(DATASET EXCERPTS begins)

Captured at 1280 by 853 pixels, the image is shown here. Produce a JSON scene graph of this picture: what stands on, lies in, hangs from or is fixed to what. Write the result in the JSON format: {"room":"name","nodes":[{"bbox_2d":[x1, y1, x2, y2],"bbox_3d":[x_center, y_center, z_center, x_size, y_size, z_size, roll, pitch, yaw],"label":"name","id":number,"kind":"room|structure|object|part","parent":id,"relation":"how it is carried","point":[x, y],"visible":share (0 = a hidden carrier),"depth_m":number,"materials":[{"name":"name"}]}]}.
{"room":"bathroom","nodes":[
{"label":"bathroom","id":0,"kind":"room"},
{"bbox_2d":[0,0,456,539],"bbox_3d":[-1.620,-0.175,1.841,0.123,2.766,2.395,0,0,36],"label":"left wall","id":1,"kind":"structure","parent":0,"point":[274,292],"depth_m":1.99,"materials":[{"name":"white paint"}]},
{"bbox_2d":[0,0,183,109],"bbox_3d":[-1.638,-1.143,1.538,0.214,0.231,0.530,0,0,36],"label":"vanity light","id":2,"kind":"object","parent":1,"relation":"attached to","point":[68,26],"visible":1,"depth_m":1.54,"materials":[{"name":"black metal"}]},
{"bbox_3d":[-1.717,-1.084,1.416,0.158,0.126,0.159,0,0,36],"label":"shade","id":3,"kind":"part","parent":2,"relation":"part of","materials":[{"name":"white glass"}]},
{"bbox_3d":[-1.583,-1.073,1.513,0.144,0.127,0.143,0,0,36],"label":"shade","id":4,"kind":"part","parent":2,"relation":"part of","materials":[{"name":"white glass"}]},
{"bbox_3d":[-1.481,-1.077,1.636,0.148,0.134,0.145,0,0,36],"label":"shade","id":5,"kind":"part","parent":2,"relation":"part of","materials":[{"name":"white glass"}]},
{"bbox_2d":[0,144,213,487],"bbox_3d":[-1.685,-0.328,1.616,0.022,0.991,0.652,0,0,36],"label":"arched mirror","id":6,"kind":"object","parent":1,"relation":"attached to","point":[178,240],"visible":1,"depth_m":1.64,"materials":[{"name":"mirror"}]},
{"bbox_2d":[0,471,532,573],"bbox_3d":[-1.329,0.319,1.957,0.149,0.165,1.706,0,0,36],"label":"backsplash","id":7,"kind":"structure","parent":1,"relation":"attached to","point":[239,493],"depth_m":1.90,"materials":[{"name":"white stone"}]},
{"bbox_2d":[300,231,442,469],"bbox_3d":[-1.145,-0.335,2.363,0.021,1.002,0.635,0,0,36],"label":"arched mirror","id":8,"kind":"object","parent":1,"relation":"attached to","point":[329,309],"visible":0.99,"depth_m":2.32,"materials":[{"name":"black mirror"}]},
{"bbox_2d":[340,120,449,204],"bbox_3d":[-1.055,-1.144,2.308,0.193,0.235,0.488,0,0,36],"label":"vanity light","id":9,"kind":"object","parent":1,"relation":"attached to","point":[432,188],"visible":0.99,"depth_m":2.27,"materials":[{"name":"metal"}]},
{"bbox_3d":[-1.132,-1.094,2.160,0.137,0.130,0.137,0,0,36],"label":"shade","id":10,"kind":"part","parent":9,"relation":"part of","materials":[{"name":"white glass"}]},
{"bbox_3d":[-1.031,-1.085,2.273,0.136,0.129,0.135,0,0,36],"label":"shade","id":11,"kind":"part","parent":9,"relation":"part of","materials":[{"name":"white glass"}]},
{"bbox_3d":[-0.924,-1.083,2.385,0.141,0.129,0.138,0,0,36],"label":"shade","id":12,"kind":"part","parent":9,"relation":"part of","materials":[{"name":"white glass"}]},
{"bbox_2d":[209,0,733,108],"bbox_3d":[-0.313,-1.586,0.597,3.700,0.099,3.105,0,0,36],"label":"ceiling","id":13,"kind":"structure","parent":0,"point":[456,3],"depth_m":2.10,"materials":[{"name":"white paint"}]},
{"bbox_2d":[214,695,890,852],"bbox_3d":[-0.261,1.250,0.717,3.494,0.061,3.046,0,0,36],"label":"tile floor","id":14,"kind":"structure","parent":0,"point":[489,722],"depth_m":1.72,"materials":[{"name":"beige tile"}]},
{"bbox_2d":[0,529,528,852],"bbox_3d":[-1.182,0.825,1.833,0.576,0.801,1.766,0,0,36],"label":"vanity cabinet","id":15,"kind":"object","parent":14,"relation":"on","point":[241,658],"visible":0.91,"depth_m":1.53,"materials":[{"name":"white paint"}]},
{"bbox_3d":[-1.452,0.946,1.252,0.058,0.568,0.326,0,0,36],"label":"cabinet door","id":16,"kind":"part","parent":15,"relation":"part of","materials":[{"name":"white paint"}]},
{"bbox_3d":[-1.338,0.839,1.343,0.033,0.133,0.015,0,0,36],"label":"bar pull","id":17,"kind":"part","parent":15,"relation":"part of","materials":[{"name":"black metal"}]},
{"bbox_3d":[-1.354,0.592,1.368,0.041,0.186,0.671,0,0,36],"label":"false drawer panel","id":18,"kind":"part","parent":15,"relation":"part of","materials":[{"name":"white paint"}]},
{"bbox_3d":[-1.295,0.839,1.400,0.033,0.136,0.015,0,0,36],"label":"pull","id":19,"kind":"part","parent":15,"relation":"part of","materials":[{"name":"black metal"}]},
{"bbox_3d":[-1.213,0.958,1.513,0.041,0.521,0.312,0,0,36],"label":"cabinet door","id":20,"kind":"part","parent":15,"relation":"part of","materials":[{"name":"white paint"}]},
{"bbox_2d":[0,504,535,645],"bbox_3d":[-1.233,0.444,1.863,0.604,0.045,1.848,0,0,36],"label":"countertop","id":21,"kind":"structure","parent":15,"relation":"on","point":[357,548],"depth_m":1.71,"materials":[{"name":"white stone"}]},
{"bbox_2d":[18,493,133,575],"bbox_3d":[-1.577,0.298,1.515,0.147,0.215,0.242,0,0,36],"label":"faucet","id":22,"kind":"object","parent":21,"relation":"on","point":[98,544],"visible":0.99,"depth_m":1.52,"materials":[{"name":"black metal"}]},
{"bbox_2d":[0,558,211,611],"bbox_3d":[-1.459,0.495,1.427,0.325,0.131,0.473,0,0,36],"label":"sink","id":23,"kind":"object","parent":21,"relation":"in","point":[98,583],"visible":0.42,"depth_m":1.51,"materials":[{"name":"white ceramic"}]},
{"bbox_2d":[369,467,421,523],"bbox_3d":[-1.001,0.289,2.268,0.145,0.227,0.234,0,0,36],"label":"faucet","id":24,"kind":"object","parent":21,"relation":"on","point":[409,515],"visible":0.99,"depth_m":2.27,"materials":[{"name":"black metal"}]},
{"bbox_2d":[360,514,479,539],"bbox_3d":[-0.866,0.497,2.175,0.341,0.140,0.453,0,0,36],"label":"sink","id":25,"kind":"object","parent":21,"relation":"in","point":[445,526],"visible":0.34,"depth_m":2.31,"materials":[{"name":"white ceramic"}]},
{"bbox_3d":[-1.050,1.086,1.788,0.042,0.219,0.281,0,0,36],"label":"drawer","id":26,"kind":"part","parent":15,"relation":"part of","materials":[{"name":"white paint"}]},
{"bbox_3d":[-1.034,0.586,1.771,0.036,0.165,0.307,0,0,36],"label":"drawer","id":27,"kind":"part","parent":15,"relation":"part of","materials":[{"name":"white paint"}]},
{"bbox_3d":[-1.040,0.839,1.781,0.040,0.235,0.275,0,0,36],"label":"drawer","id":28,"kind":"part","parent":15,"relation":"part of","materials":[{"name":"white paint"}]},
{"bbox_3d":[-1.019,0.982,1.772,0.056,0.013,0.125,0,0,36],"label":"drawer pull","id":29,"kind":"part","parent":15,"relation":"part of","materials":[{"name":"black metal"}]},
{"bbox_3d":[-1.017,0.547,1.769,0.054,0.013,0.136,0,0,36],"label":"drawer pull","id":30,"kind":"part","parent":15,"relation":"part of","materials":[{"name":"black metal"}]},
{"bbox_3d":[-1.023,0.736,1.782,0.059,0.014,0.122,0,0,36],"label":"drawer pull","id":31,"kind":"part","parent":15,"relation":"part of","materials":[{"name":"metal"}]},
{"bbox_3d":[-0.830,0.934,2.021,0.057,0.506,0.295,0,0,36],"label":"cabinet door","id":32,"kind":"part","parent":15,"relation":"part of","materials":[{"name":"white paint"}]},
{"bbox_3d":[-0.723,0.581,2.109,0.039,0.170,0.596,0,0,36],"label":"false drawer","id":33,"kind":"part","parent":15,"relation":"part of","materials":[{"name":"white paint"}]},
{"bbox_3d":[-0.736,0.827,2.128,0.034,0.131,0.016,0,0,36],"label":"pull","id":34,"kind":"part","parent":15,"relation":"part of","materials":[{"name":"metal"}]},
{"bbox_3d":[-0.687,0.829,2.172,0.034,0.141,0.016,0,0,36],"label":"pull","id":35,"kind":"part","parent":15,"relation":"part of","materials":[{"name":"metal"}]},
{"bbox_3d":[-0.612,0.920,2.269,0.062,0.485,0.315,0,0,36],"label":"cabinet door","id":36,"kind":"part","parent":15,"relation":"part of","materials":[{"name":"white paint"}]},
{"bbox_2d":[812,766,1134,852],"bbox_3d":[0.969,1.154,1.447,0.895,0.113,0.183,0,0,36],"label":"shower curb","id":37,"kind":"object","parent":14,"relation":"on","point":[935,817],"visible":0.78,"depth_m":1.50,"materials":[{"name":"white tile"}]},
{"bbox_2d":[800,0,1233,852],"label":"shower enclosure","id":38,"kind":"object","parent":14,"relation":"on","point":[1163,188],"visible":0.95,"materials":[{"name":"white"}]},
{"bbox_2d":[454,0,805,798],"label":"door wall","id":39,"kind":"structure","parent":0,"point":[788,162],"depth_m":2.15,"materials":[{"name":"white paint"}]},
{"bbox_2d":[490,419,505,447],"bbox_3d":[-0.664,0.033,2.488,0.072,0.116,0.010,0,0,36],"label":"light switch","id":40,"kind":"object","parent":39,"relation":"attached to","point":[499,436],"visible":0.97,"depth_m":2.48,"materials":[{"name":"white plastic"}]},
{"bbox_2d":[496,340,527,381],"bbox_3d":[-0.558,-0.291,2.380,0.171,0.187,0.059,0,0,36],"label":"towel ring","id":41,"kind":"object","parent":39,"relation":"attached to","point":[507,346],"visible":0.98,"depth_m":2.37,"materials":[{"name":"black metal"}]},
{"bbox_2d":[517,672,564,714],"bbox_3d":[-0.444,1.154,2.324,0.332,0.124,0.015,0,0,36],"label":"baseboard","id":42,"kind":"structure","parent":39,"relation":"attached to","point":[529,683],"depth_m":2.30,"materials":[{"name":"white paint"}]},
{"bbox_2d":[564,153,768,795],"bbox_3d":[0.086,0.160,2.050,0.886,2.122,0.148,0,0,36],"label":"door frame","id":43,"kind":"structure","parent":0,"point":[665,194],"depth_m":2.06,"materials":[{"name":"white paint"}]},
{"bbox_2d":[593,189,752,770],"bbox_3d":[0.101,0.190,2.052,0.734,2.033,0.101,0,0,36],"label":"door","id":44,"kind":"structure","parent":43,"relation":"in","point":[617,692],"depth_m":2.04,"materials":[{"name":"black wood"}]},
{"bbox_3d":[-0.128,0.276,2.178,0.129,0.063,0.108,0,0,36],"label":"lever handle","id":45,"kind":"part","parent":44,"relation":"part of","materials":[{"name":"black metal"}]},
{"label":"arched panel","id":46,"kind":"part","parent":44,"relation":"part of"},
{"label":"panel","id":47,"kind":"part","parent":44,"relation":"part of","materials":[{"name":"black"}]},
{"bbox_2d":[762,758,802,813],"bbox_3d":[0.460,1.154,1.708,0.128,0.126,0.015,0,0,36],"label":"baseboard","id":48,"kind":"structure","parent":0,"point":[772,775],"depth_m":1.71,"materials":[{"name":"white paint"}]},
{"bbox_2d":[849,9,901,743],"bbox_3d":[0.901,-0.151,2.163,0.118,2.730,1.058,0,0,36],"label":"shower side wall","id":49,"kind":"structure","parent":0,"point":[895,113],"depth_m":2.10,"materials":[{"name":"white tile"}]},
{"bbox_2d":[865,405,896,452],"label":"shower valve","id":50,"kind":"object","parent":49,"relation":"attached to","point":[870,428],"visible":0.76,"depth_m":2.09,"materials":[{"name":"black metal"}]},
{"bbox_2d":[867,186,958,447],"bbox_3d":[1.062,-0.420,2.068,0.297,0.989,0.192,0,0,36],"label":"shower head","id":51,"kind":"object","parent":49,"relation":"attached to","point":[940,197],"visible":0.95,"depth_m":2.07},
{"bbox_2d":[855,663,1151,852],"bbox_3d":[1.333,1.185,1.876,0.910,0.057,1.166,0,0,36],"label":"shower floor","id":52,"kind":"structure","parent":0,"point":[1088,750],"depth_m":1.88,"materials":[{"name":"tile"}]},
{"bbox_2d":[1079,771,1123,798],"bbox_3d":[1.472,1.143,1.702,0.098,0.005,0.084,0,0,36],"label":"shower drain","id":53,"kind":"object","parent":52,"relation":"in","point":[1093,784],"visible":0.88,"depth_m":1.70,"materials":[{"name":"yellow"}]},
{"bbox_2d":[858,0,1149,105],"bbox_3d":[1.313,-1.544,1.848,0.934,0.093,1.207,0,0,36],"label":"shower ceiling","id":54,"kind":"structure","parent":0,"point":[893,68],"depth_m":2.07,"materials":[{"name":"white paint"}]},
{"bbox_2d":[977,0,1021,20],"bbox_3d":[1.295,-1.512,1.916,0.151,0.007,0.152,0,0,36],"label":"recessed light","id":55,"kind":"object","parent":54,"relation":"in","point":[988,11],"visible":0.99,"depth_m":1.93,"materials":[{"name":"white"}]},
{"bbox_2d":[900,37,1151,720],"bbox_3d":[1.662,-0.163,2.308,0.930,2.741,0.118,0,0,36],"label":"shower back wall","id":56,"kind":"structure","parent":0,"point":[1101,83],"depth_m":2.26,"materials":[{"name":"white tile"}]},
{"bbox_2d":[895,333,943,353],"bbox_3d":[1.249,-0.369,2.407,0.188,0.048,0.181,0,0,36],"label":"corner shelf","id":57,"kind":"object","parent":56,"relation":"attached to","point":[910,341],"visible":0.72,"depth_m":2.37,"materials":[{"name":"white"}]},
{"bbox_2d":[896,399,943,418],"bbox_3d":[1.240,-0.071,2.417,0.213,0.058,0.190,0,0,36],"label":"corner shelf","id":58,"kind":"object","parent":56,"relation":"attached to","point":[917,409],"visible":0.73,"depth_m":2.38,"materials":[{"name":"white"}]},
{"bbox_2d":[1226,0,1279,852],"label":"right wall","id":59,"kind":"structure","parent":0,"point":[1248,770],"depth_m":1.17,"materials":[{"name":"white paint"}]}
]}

(DATASET EXCERPTS ends)

_WHAT THIS TASK INVOLVES_: What belongs in the answer is each line of the data that has the word "bathroom".

_ANSWER_:
{"room":"bathroom","nodes":[
{"label":"bathroom","id":0,"kind":"room"},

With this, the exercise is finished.